Le film de Jean Image propose un voyage plus large au coeur de l'univers complexe des contes. Le film apparaît comme une nouvelle version du conte Le Petit Poucet, adaptée au public du XXe siècle et mélangée à l'univers des insectes. Le conte pour enfants se définit justement par son caractère inépuisable. Mais l'histoire originale peut être racontée d'une infinité de façons, et les contes les plus célèbres sont issus d'une très ancienne tradition orale. Ce n'est pas un genre littéraire fixe, mais il existe à travers la transmission : il est toujours possible de le remettre à jour, de le réécrire, ou de le raconter autrement. Dans la manière même de dessiner ses personnages, Jean Image répond aux codes du conte pour enfants. Ses figures, simples et schématiques, aux proportions démesurées, semblent tout droit sorties de cahiers d'école gribouillés par des enfants imaginatifs. Certaines parties du corps de l'ogre semblent plus grosses, comme pour souligner sa seule fonction : manger les petits. Comme le loup du Petit Chaperon rouge, à la question "Mais pourquoi tes mains sont-elles si grandes ?", il répondrait par "C'est pour mieux t'attraper, mon enfant !". Ou, pour justifier la démesure de sa bouche, la taille de sa langue, l'aspect tranchant de ses dents : "C'est pour mieux te manger, mon enfant !". De même, Jeannot et ses frères, identiques en apparence, figures effilées aux voix fluettes, semblent fonctionner comme des symboles : ce sont avant tout des petits enfants, comme tous les petits enfants de tous les contes de fées – ils ne sont pas encore "formés". Ce sont les aventures et les épreuves traversées qui vont en faire de véritables personnages et construire leurs personnalités.

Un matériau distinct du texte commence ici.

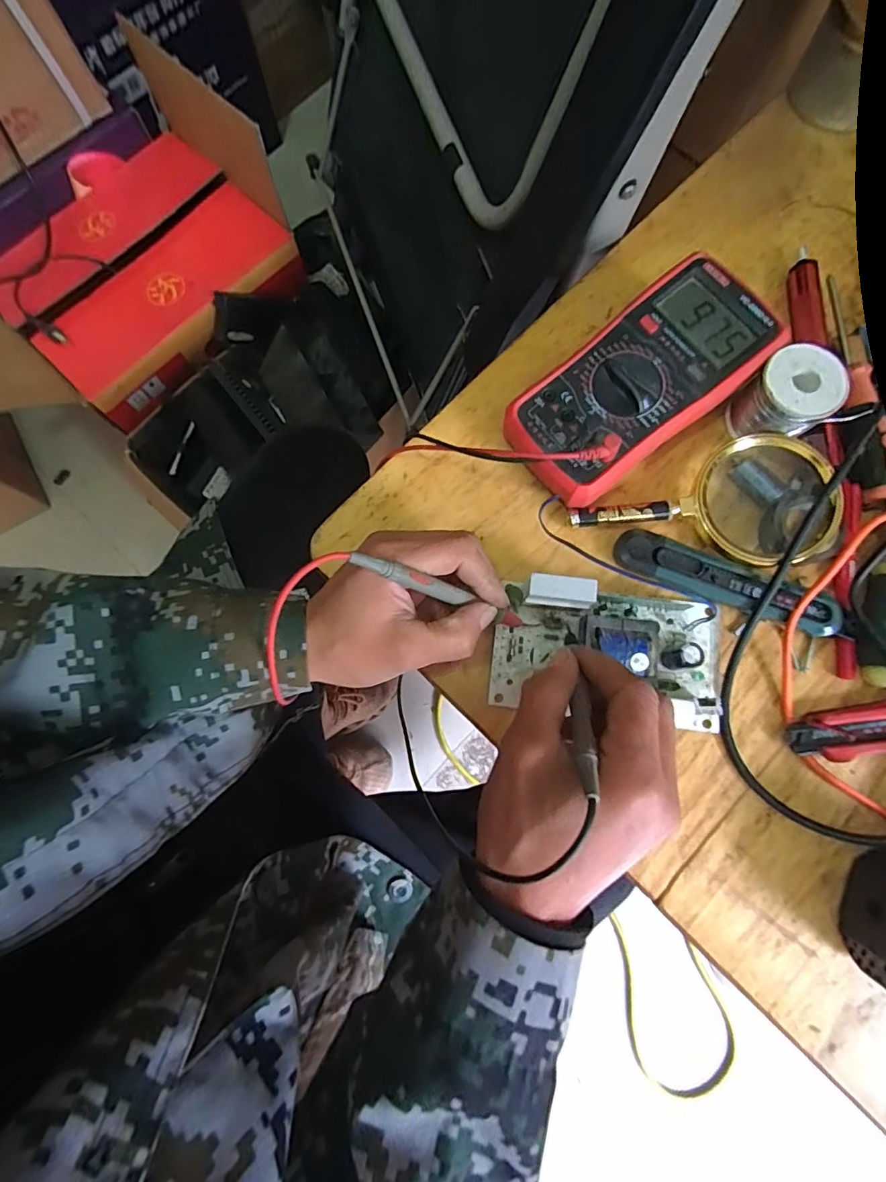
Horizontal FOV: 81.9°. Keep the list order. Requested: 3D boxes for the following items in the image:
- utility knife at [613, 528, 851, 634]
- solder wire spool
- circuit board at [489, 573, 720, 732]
[{"bbox_3d":[0.189,-0.007,0.341,0.144,0.016,0.034,23,79,5],"label":"utility knife"},{"bbox_3d":[0.233,-0.130,0.352,0.046,0.055,0.047,0,78,0],"label":"solder wire spool"},{"bbox_3d":[0.110,0.038,0.326,0.147,0.044,0.083,9,78,0],"label":"circuit board"}]

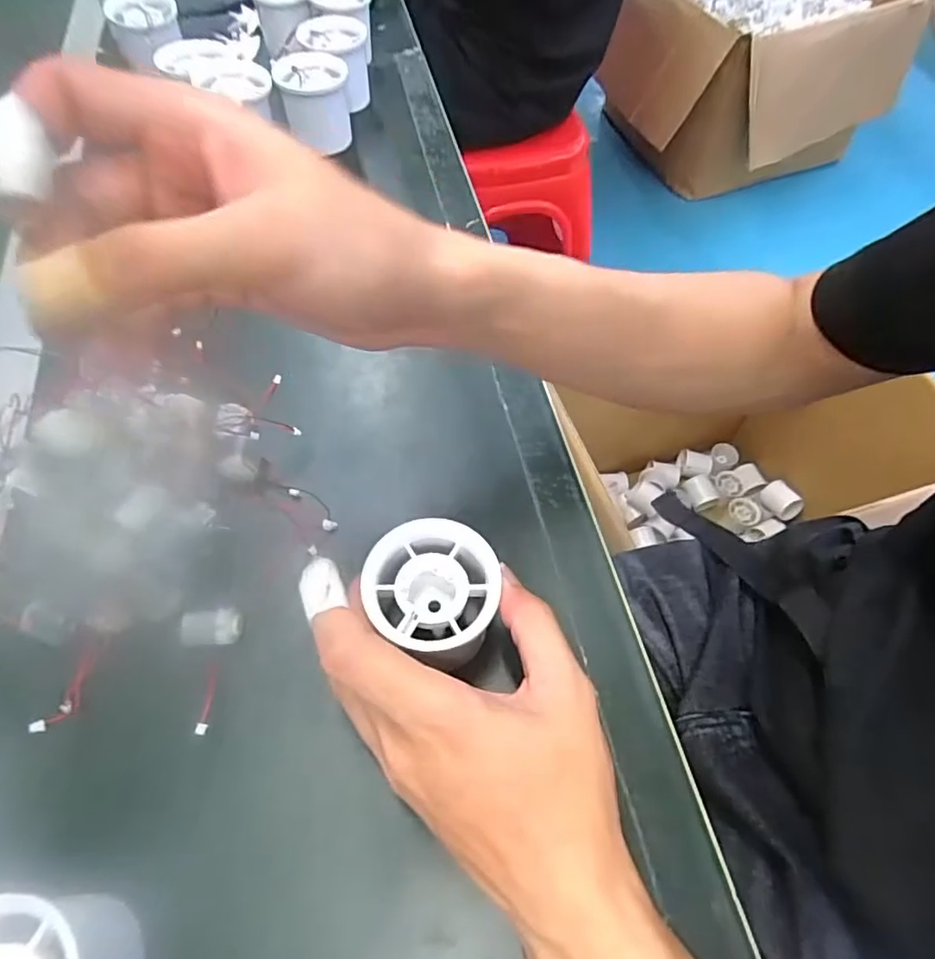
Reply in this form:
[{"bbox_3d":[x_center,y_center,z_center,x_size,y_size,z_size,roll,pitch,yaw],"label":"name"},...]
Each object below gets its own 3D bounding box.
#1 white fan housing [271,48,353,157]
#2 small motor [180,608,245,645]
[{"bbox_3d":[-0.122,-0.305,0.473,0.053,0.051,0.051,-20,61,-12],"label":"white fan housing"},{"bbox_3d":[-0.117,0.068,0.268,0.024,0.010,0.016,-5,59,-4],"label":"small motor"}]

La matière de départ utilisée par Jean Image est donc celle, innocente et archétypale, du conte.
Marie-Luce Image revient sur la dimension pédagogique de Jeannot l'intrépide : Mon père voulait transmettre une information à travers ses films. Pour cela il s'est inspiré de ses lectures d'enfance, dont "La Vie des abeilles" ou "La Vie des fourmis de Maeterlinck". Ceci était assez précurseur car la plupart des films de l'époque n'avaient pas cet aspect pédagogique. Ainsi dans "Les Aventures de Joe", inspiré de Jeannot l'intrépide, des séquences montraient comment les abeilles récoltaient le pollen, construisaient les alvéoles destinées à recueillir le miel, ... des informations simples destinées à éveiller l'esprit de curiosité des enfants. Mon père voulait toucher un grand public. Son souci constant était le développement de l'animation française. Il a participé à de nombreux festivals, Annecy, Cannes, et il a créé des cours d'animation par correspondance et formé ainsi de nombreux dessinateurs. Pour lui, le film d'animation est un langage universel qui peut favoriser les échanges à travers les peuples.